Mr. Bowman has rejected all accusations of antisemitism, reiterating that rather than being anti-Israel or anti-Jewish, he is simply pro-peace. He has confirmed his belief that Hamas’s attack was a war crime but said it does not justify the Israeli counteroffensive.

AIPAC, the conservative pro-Israel lobbying group, had long warned politicians to either moderate their views on the Israel-Hamas war or face a deluge of opposition. It has made good on its promise in the Bowman-Latimer race.

The $14.5 million spent by an AIPAC-affiliated super PAC easily eclipsed what any other political group has ever spent on a House race. The attack ads, mailers and phone calls rarely mention Israel; instead they criticize Mr. Bowman for the times he has broken with President Biden and paint him as a candidate who courts “controversy, chaos and conspiracy.”

It remains to be seen whether AIPAC’s involvement might backfire. At a rally for Mr. Bowman on Friday, Mr. Sanders warned against allowing the race to be bought, and many voters voiced their concerns about a powerful political group’s involvement in their district.

In October, the congressman was charged with a misdemeanor after he pulled a fire alarm in a House office building, creating chaos while Democrats attempted to stall a vote on a Republican-written stopgap spending bill designed to avert a government shutdown.

Mr. Bowman was accused of pulling the alarm in an attempt to delay the vote; he has said it was an accident and paid a $1,000 fine after being censured by his colleagues.

His comments on Israel have not been the only ones to stir controversy.

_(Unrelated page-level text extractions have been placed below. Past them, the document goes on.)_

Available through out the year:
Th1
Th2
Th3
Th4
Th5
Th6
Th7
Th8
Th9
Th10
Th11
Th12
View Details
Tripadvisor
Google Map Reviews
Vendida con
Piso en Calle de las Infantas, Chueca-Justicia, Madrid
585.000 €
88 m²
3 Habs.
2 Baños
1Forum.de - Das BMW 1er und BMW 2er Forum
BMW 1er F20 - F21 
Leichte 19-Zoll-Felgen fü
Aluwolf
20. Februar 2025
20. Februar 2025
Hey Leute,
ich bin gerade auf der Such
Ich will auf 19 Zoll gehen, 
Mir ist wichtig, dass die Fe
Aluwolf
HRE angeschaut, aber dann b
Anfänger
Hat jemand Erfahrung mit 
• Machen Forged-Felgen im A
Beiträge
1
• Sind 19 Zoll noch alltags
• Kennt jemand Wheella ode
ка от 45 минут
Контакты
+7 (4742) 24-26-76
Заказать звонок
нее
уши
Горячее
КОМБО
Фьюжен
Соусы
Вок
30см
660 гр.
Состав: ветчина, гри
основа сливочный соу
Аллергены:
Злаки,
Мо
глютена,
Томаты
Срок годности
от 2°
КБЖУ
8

Mr. Bowman wrote a number of posts on a blog that was active until 2014 in which he promoted unfounded conspiracy theories relating to the 9/11 terrorist attacks in New York City. The blog posts had been deleted, but were discovered and published by The Daily Beast in January. The congressman explained that his website was a place where he processed his personal thoughts “in a personal blog that few people ever read.”

Jesse McKinley and Nicholas Fandos contributed reporting.